When the crawler is started, a CrawlerPlugin object
is instantiated with the default constructor and the init method
is called one time. When the crawler is stopped, the term method
is called and the object is destroyed. Unlike other non-web crawler
plug-ins, the plug-in process is not forked for SharePoint, FileNet
P8, and Agent for Windows file system data sources. The plug-in always
runs in the same process of the crawler.
To create a Java class
for use as a crawler plug-in:
- Extend com.ibm.ilel.crawler.plugin.CrawlerPlugin and
implement the following methods:
init()
term()
updateDocument()
The CrawlerPlugin class
is an abstract class. The init method and the term method
are implemented to do nothing. The updateDocument method
is an abstract method, so you must implement it.
For name resolution,
use one of the following JAR files:
- AIX® or Linux: $ES_INSTALL_ROOT/lib/ilel-crawler.jar
- Windows: %ES_INSTALL_ROOT%\lib\ilel-crawler.jar
- Compile the implemented code and create a JAR file for
it. Add the ilel-crawler.jar file to the class
path when you compile.
- In the administration console, follow these steps:
- Edit the appropriate collection.
- Select the Crawl page and edit
the crawler properties for the crawler that will use the custom Java class.

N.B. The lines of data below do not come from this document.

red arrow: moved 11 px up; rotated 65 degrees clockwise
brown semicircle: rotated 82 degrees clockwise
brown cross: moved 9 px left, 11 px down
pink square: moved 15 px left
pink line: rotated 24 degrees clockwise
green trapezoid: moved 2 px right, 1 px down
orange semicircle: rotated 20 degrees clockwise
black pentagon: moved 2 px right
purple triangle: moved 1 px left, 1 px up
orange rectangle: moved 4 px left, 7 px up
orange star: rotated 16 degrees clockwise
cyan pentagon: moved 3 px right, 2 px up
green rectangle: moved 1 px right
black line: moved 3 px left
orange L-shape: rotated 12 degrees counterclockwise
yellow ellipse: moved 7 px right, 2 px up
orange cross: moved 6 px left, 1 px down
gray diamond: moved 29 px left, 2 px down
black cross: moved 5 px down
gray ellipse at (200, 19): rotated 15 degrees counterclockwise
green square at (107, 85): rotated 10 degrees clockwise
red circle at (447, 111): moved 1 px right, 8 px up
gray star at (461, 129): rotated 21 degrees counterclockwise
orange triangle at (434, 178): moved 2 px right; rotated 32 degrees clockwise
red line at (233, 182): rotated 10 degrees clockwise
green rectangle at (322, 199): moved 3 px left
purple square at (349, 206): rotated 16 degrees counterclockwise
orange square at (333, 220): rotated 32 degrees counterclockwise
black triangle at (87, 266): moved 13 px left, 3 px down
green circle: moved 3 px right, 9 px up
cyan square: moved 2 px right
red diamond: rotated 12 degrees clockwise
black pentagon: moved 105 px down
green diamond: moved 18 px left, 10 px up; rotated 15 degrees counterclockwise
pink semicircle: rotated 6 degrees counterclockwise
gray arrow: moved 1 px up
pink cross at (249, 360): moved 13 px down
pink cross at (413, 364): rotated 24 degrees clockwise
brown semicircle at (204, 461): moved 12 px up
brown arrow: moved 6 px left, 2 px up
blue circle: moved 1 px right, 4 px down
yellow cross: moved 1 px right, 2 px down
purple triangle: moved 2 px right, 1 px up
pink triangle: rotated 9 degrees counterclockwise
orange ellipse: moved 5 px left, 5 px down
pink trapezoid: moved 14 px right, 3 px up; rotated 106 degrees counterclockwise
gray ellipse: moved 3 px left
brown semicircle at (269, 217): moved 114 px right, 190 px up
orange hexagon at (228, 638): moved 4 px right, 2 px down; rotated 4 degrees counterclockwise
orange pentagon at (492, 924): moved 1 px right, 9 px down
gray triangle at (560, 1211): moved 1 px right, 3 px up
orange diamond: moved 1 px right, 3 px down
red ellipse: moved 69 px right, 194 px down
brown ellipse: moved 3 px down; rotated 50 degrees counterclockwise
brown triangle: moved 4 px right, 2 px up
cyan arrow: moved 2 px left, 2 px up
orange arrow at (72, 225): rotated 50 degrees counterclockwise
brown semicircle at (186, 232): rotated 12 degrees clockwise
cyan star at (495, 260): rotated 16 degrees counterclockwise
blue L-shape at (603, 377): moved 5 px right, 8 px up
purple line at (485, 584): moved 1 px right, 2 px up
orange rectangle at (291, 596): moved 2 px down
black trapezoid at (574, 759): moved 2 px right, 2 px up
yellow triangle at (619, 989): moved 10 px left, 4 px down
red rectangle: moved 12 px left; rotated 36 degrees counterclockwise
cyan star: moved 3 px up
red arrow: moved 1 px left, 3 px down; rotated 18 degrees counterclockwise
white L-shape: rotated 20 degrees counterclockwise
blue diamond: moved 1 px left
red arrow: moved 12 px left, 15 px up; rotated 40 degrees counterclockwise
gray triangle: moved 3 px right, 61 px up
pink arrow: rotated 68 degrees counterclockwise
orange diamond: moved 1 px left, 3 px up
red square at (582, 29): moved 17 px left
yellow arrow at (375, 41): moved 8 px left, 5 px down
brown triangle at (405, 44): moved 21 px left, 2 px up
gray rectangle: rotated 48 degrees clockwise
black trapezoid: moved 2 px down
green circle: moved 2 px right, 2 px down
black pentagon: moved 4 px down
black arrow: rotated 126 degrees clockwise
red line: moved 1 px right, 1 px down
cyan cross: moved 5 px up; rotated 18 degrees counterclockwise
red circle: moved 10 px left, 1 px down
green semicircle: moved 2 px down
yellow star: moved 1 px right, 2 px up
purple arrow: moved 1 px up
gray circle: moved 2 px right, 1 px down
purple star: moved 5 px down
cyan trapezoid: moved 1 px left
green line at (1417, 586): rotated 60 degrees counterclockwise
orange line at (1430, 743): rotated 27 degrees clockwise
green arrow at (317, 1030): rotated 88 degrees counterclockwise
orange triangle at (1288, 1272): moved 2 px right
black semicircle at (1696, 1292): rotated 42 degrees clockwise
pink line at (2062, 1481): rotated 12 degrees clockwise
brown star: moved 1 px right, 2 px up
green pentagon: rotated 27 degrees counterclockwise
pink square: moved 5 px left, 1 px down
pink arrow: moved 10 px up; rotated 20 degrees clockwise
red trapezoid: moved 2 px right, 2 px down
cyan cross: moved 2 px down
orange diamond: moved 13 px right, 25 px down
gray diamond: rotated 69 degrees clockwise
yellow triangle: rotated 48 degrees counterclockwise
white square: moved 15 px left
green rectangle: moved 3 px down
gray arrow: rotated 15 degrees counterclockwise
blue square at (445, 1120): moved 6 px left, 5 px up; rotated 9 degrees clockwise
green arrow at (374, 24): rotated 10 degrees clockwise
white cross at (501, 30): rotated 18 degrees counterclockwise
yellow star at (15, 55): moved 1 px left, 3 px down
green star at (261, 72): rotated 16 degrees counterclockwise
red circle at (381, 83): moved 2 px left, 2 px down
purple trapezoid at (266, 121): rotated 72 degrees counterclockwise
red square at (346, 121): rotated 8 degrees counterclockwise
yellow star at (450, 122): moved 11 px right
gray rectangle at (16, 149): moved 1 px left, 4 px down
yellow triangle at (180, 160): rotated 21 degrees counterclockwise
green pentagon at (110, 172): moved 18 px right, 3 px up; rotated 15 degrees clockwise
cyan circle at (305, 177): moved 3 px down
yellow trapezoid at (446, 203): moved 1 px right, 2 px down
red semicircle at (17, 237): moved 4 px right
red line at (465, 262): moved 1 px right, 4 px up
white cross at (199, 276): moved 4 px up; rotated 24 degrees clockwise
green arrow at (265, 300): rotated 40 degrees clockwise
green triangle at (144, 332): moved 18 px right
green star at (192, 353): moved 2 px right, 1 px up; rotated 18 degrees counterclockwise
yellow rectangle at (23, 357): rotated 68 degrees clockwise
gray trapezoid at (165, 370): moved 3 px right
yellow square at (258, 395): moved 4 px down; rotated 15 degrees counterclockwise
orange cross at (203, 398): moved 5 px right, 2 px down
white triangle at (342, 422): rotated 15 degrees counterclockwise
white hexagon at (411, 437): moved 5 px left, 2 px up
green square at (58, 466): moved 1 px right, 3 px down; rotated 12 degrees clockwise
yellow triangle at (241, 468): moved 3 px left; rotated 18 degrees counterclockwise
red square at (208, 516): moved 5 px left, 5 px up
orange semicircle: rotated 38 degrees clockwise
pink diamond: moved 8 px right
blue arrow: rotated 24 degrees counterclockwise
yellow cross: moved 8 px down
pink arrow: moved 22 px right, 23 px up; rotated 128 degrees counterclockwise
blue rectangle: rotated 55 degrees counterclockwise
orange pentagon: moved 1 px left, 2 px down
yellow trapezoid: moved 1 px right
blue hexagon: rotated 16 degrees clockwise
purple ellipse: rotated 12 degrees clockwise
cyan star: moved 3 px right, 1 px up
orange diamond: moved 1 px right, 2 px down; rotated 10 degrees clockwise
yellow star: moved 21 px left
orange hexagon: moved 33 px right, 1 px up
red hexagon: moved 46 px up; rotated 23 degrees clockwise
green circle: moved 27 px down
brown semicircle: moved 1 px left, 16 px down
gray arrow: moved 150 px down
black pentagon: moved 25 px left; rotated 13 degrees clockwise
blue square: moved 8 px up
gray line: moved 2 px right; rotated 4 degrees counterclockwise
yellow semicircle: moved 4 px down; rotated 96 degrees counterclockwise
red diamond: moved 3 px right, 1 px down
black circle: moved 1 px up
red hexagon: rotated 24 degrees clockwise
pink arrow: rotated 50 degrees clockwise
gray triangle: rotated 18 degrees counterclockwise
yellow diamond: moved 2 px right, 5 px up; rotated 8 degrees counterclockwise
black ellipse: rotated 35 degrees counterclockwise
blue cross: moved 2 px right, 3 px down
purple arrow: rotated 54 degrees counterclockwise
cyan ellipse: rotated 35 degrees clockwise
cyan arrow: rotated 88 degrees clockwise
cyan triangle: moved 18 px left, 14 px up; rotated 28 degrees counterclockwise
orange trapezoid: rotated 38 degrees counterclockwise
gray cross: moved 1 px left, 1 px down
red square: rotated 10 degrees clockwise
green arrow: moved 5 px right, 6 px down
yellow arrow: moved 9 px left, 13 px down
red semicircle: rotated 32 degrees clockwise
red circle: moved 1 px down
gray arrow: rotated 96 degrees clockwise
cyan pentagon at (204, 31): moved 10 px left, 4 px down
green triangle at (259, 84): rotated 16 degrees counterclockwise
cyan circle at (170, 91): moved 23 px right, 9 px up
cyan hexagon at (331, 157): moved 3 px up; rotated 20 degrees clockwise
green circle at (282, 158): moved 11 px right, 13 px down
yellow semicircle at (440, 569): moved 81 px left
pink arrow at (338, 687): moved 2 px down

- Specify the following items:
- The fully qualified class name of the implemented Java class, for example, com.ibm.plugins.MyPlugin.
When you specify the class name, ensure that you do not specify the
file extension, such as .class or .java.
- The fully qualified class path for the JAR file and the directory
in which all files that are required by the Java class are located.
Ensure that you include the name of the JAR file in your path declaration,
for example, C:\plugins\Plugins.jar. If you
need to specify multiple JAR files, ensure that you use the correct
separator depending on your platform, as shown in the following examples:
- AIX or Linux: /home/esadmin/plugins/Plugins.jar:/home/esadmin/plugins/3rdparty.jar
- Windows: C:\plugins\Plugins.jar;C:\plugins\3rdparty.jar
- On the Crawl page, click Monitor.
Then, click Stop and Start to
restart the session for the crawler that you edited. Click Details and
start a full crawl.
If the crawler stops when it is loading the plug-in, view
the log file and verify that:
- The class name and class path that you specified in the crawler
properties page are correct.
- All necessary libraries are specified for the plug-in class path.
- The crawler plug-in does not throw a CrawlerPluginException error.
Metadata field definitions: If you want to add a new metadata field in your crawler
plug-in, you must create an index field and add the metadata field
to the collection by configuring parsing and indexing options in the
administration console. Ensure that the name of the metadata field
is the same as the name of the index field.